Based on the above analysis and field investigation, the following countermeasures are proposed:

(1) In the future urban planning of Xilinhot, the enterprises with large volume of pollutants discharge should be considered and moved into an integrated industrial district. The location of the industrial district is supposed to be in the downwind direction of the city, at least 5 km away from the residential area, and far away from water source, agricultural land and other ecological functional areas, in order to protect urban residents from the industrial pollutants.

(2) The government of China shall establish further standards for heavy metal discharging including As and Cd from coal-fired enterprises, combined with the environmental protection tax to motivate the enterprises legally and economically, so as to better protect people’s ecological security.

Conclusion

The development of CPBs has negative ecological impacts on the soil of surrounding city, especially the accumulation of heavy metals. Taking Xilinhot CPB as an example:

1. The pollution of Cd and As were dramatic. The mean of Cd was 1.11 mg·kg⁻¹ that was 42.55 times higher than the local background value, and the mean of As was 25.13 mg·kg⁻¹, which was 4.41 times higher than the background value. There is slight accumulation of Cu, and no obvious accumulation of Pb, Mn, and Zn.

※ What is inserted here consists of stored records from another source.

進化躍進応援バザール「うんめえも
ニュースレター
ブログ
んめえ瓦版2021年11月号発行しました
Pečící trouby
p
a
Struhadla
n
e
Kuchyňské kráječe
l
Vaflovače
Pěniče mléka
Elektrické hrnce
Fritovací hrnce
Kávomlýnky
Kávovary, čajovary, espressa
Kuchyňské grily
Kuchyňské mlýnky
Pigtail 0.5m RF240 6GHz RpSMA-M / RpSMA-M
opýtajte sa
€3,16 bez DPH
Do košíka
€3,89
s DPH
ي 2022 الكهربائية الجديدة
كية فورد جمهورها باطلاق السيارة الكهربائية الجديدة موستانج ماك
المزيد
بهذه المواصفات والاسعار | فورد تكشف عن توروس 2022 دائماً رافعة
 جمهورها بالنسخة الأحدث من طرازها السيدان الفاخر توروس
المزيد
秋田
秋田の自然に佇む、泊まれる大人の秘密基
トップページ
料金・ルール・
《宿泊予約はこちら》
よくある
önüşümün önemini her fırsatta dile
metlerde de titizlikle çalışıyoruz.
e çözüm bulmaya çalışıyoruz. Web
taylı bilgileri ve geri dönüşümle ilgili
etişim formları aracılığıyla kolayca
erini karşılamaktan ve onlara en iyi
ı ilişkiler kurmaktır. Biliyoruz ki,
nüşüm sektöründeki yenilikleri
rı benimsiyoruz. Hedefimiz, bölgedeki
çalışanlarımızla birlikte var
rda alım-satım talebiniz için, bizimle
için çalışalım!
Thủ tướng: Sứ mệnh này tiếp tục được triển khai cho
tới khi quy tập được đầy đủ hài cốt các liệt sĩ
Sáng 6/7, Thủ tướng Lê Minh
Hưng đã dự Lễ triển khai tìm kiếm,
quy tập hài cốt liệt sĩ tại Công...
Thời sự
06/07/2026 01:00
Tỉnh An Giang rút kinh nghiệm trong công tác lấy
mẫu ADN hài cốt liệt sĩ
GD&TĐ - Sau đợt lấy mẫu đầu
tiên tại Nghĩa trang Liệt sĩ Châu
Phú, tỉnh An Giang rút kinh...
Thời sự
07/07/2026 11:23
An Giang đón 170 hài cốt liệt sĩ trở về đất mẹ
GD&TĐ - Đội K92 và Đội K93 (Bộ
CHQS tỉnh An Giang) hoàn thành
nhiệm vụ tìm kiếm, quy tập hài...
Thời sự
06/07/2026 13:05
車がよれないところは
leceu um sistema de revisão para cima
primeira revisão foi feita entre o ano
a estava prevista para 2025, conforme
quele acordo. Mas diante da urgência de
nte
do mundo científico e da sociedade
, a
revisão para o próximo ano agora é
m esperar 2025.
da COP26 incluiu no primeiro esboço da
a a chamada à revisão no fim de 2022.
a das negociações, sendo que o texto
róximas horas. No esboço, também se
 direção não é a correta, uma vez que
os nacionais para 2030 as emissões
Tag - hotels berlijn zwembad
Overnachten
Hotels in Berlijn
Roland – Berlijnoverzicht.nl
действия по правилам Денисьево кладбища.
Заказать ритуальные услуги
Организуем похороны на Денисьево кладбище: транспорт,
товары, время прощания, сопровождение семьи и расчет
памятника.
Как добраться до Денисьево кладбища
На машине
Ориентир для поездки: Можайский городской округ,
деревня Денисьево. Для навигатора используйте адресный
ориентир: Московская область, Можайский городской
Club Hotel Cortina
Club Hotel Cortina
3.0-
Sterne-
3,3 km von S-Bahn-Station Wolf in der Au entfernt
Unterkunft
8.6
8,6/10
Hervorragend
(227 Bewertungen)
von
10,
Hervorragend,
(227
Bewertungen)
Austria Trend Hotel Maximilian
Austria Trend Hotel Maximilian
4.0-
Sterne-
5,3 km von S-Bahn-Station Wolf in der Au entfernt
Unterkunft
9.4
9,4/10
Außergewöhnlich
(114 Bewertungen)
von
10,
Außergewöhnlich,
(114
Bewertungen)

2. Based on the geo-accumulation index values, the pollution degrees of the six heavy metals in soil were ranked as Cd > As > Cu > Mn > Zn > Pb. Cd was strongly contaminated, and As was moderately contaminated. Cu, Pb, Zn, and Mn were uncontaminated.

3. Among the six heavy metals, the highest potential ecological risk factor $E_r^i$ was Cd – at extremely high risk, followed by As was at moderate risk; the other four heavy metals Pb, Cu, Zn, and Mn were at slight risk.

4. From the spatial distribution perspective, the RNIPI of Urban was the highest, followed by Power plant and Suburb, all of above three were strongly contaminated; the RNIPI of Open pit mine waste dump was relatively low, but still at moderately to strongly contaminated. The potential ecological risks of all regions were extremely high.

5. Arsenic, Pb, and Cd were primarily derived from anthropogenic sources including mining, coal combustion, industrial exhaust emissions, etc. Cu, Mn, and Zn were homologous, mainly from the parent material (natural sources).

Disclosure statement

No potential conflict of interest was reported by the authors.

Additional information

Funding

This work was supported by the National Key Research and Development Program of China [2016YFC0501101, 2016YFC0503603].